GIVEN DATA
-- Opening Marker --
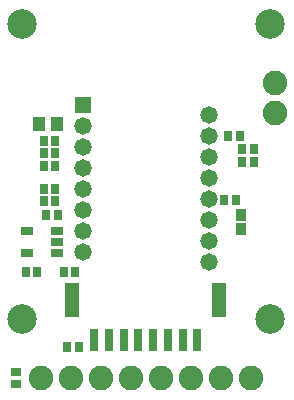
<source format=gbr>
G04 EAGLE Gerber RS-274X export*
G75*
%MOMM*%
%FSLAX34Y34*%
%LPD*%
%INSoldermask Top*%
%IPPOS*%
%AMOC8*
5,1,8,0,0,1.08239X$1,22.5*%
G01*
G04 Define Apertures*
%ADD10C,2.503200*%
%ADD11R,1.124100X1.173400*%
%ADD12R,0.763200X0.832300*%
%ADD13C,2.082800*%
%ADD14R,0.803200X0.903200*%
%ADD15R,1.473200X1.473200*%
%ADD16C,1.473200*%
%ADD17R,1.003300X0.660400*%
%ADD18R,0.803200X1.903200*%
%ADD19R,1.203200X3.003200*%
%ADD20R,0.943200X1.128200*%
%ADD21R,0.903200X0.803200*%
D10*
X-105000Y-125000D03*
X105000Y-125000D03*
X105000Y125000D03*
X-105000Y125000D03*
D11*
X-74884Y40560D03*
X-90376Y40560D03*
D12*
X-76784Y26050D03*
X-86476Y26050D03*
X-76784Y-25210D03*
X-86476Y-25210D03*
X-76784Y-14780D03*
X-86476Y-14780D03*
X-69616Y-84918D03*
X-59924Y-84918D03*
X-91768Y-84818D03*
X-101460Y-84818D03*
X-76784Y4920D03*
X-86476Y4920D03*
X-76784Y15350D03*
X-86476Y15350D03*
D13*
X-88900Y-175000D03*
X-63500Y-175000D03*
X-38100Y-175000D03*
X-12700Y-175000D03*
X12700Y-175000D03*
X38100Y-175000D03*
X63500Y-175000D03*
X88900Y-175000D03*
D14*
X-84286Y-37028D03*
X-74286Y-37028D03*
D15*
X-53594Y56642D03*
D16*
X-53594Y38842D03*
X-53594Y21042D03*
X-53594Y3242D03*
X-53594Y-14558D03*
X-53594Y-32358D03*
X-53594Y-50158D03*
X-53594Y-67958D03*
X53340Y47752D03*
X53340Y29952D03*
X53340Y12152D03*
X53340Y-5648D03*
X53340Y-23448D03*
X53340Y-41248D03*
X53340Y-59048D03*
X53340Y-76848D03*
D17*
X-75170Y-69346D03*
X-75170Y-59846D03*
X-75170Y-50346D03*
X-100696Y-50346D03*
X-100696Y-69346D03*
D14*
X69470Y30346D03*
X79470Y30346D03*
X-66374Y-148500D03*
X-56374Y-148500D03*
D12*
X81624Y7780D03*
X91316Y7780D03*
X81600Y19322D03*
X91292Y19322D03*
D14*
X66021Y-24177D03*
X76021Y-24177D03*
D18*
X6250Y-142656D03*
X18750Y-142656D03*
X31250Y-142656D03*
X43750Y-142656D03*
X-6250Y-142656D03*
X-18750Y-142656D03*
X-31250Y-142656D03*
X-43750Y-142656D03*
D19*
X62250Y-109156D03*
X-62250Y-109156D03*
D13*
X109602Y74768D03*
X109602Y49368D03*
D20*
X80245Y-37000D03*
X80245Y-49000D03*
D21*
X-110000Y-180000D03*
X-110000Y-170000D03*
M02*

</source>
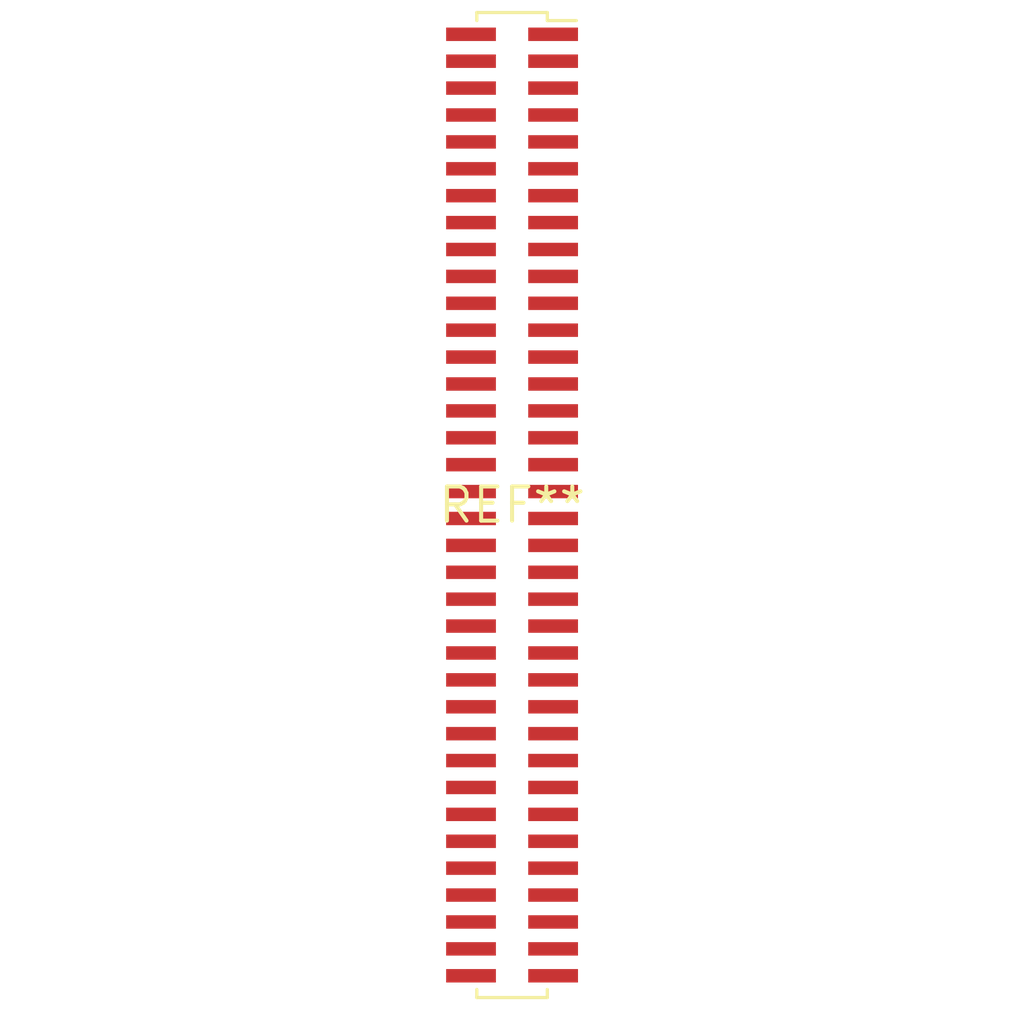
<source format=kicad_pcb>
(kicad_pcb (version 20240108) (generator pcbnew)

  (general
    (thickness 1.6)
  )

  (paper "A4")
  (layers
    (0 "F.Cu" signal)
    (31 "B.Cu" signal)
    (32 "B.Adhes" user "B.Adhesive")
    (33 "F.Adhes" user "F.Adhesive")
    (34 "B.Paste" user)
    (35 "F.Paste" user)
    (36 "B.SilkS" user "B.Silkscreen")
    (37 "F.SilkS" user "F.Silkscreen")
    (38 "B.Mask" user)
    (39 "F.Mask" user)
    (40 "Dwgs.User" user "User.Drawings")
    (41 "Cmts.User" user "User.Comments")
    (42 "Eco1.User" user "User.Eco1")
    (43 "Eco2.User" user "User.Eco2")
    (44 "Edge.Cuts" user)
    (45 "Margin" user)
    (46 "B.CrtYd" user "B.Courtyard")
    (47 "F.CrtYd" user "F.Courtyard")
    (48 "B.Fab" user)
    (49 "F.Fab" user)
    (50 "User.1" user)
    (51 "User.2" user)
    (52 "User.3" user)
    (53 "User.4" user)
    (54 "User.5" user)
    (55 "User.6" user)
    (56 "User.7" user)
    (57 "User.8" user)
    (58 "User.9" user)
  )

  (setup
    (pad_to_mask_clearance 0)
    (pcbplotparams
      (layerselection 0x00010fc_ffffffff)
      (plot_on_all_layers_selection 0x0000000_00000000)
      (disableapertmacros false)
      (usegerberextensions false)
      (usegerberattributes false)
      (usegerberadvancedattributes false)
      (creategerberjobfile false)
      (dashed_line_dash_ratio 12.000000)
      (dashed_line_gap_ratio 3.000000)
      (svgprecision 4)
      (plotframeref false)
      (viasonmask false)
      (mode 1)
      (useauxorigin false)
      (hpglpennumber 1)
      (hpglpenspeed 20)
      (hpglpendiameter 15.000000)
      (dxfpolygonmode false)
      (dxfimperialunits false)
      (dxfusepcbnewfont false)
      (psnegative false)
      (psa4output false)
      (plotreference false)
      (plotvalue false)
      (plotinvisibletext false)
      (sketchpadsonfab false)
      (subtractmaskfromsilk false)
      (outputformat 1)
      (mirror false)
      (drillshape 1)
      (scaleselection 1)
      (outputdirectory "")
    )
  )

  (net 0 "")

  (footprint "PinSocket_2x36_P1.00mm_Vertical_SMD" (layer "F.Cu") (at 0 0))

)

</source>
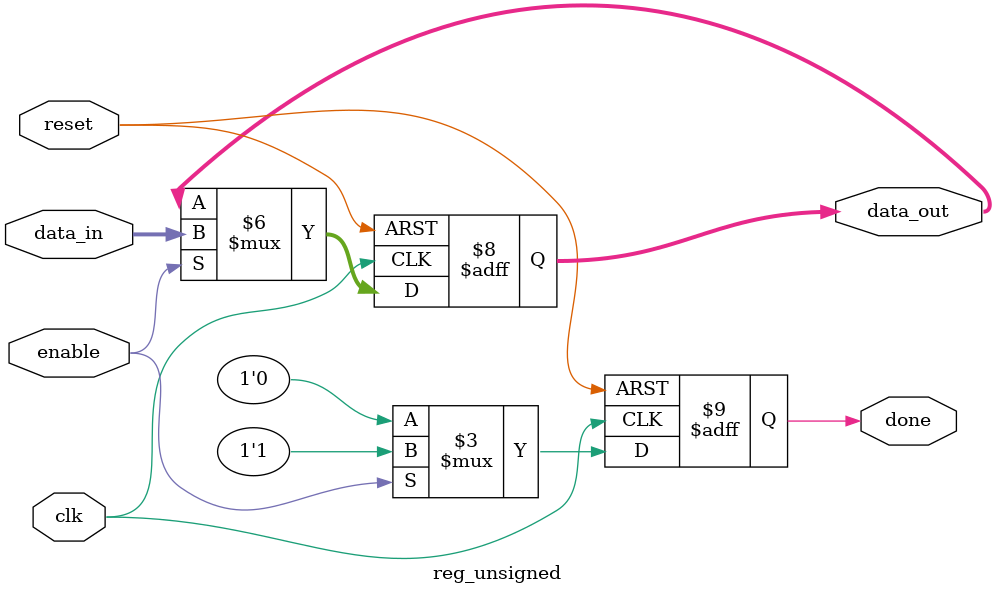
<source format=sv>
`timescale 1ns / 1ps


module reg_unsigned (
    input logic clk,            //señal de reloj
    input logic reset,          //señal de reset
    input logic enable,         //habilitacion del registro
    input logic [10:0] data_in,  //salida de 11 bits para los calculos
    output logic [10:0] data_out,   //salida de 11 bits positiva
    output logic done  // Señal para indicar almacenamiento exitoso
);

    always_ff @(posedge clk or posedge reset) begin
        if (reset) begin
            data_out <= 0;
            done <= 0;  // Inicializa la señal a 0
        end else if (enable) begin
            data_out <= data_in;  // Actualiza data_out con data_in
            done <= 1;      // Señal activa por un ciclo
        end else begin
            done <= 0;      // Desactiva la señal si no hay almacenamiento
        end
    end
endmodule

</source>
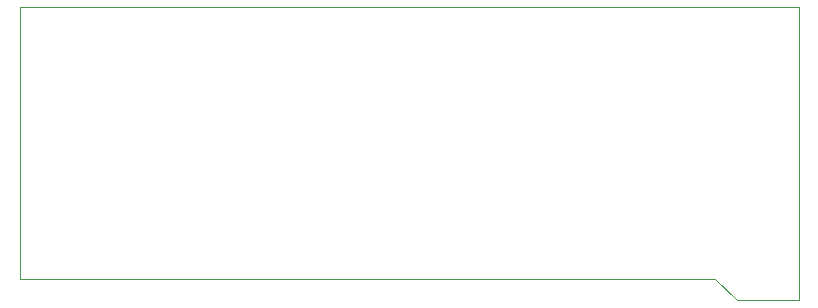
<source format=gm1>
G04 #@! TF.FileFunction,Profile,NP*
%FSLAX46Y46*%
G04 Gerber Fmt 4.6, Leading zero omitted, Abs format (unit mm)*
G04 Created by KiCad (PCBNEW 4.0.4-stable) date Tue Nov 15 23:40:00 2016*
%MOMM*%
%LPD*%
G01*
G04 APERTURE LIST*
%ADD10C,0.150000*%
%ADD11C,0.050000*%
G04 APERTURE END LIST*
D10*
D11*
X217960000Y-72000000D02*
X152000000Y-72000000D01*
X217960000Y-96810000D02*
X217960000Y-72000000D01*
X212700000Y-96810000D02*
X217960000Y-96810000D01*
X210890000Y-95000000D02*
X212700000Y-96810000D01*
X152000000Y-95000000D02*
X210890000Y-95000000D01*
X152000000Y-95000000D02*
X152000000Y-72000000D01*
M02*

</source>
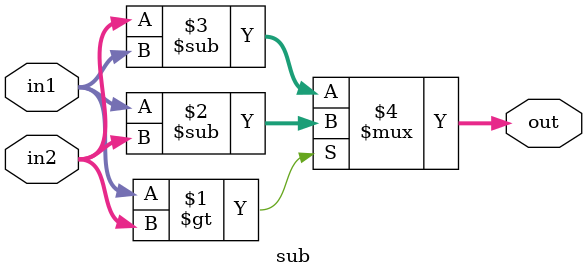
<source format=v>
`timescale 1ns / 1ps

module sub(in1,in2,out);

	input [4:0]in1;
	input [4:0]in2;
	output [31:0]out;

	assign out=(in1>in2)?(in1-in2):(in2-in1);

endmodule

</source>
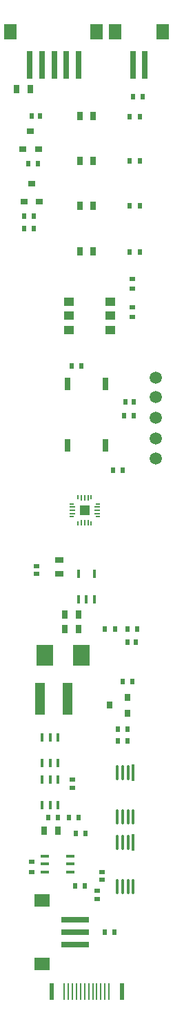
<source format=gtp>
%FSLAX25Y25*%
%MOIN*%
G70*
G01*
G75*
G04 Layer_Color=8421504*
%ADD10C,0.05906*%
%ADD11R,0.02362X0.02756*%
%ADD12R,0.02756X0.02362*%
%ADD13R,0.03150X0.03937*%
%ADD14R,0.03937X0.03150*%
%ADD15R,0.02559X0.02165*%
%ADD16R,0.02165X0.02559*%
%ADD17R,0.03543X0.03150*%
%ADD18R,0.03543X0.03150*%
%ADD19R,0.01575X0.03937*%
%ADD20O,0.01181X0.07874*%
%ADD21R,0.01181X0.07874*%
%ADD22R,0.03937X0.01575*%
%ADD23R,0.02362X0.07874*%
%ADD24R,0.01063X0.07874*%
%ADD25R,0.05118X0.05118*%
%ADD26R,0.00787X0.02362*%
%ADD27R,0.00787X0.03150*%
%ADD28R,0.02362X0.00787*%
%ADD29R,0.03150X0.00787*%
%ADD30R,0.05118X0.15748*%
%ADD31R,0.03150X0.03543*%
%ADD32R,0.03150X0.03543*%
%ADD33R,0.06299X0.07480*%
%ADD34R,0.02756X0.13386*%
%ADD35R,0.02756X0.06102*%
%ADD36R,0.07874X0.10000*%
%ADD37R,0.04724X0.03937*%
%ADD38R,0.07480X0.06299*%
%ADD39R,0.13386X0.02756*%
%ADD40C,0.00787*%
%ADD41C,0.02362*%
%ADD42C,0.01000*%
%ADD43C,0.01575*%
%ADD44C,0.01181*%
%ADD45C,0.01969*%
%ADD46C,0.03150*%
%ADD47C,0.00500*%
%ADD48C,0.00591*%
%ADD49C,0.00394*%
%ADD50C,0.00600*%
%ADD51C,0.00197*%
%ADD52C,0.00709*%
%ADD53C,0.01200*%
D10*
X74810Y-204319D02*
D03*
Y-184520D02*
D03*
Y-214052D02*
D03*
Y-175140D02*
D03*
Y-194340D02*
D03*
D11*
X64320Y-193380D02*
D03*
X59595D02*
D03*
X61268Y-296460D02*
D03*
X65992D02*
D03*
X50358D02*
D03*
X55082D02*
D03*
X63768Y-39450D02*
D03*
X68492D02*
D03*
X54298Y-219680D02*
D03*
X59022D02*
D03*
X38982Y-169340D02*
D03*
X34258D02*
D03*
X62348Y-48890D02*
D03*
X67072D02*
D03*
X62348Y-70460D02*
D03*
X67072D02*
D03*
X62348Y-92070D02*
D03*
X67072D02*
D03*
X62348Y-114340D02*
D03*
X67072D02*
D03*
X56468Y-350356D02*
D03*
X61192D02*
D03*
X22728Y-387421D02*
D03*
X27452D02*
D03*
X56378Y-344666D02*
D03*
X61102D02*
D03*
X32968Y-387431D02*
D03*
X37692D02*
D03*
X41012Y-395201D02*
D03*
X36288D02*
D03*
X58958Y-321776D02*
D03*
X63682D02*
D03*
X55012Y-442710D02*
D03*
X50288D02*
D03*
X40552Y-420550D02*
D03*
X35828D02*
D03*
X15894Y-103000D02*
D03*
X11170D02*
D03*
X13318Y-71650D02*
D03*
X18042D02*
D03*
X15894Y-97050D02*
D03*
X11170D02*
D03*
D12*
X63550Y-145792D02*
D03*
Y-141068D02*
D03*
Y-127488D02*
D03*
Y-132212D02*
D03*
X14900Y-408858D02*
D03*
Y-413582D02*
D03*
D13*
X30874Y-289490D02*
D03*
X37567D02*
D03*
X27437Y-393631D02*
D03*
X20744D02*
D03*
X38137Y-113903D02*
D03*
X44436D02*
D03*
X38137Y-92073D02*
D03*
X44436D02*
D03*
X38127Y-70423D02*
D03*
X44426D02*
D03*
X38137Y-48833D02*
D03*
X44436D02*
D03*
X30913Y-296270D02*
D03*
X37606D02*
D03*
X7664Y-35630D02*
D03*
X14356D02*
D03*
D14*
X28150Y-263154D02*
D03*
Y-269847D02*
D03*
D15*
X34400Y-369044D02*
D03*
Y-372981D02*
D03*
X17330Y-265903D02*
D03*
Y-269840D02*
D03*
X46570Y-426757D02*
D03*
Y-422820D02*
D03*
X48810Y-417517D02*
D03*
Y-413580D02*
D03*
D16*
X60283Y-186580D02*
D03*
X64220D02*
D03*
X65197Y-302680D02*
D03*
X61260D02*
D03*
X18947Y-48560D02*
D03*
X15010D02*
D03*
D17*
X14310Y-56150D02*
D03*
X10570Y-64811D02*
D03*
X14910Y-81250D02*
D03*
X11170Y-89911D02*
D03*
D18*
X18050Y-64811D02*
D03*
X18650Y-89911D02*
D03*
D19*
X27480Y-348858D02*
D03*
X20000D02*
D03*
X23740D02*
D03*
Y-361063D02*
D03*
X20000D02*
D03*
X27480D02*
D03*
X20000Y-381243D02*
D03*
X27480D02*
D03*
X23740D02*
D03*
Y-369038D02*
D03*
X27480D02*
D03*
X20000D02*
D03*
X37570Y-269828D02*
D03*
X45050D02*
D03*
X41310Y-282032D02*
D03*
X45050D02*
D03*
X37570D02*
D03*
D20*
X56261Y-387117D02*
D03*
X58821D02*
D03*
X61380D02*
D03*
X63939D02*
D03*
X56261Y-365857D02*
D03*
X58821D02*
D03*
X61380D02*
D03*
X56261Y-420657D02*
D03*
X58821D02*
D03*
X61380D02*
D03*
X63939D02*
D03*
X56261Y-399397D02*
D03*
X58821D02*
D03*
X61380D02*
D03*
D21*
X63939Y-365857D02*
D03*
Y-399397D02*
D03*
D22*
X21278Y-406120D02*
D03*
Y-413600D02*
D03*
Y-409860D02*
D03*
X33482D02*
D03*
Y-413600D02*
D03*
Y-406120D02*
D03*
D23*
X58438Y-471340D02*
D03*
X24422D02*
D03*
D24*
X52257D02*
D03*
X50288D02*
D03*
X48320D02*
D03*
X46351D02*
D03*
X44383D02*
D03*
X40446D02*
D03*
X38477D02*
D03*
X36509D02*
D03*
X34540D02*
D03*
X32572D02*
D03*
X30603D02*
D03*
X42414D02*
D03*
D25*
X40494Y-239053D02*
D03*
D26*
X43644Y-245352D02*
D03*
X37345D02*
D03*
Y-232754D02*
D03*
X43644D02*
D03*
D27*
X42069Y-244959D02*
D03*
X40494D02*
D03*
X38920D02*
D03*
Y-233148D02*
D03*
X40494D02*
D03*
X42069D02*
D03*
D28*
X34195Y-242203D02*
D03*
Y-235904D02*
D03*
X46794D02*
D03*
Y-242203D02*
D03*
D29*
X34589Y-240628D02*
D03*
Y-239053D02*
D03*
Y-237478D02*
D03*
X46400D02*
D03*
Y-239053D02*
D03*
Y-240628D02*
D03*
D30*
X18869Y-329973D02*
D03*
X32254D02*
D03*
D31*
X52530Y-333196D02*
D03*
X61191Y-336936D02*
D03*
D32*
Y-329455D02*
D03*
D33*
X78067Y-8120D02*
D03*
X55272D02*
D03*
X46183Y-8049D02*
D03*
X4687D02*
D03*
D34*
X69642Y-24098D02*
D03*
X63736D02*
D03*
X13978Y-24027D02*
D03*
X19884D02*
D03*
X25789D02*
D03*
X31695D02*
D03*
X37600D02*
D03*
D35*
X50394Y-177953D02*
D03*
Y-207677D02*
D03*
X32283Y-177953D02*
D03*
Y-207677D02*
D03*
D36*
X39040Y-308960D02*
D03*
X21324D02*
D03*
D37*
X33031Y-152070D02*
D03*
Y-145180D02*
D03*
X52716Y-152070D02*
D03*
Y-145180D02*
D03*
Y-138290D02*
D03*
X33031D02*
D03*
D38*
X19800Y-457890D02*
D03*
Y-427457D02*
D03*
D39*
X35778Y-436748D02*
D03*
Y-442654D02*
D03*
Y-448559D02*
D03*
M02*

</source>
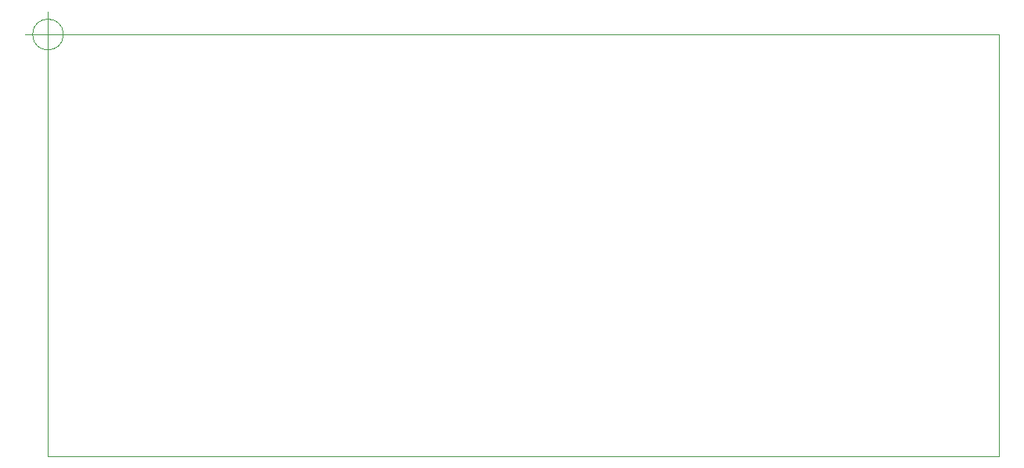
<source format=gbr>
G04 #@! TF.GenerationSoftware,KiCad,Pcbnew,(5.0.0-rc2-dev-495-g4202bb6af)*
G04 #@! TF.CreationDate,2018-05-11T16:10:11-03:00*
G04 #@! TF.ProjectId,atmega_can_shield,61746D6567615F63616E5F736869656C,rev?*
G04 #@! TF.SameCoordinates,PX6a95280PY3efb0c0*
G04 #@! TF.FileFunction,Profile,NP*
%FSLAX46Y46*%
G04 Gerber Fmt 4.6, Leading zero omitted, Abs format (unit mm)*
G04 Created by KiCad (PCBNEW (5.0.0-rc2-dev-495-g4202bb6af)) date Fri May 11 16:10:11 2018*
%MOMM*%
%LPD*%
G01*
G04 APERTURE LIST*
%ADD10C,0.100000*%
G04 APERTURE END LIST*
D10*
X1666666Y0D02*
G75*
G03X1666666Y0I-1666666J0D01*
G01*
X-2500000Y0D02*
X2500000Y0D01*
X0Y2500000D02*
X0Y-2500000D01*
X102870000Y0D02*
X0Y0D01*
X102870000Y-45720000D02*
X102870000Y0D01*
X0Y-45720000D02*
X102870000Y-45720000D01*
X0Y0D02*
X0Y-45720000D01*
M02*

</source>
-- Closing Marker --
DIRECTIONS
Where a line in the material above holds "Adhes", copy that line.

EXERCISE ANSWER
    (32 "B.Adhes" user "B.Adhesive")
    (33 "F.Adhes" user "F.Adhesive")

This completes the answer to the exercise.